[SOURCE INFORMATION — start]

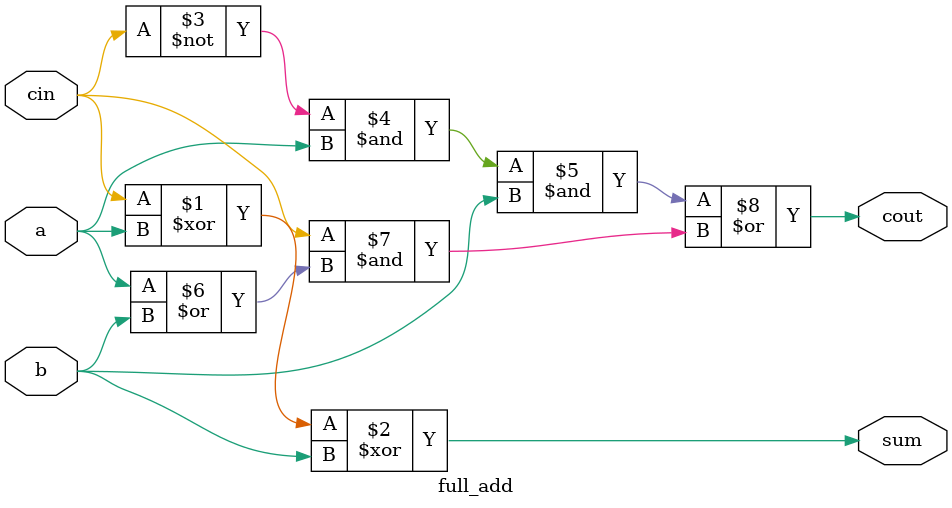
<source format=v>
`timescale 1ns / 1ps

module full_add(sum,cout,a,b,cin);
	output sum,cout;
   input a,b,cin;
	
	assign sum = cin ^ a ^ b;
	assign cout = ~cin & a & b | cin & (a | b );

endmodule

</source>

[SOURCE INFORMATION — finish]

◆ WHAT NEEDS TO BE DONE:
Transcribe every line in the entries above, taking out only the images.

◆ EXERCISE RESULT:
<source format=v>
`timescale 1ns / 1ps

module full_add(sum,cout,a,b,cin);
	output sum,cout;
   input a,b,cin;
	
	assign sum = cin ^ a ^ b;
	assign cout = ~cin & a & b | cin & (a | b );

endmodule

</source>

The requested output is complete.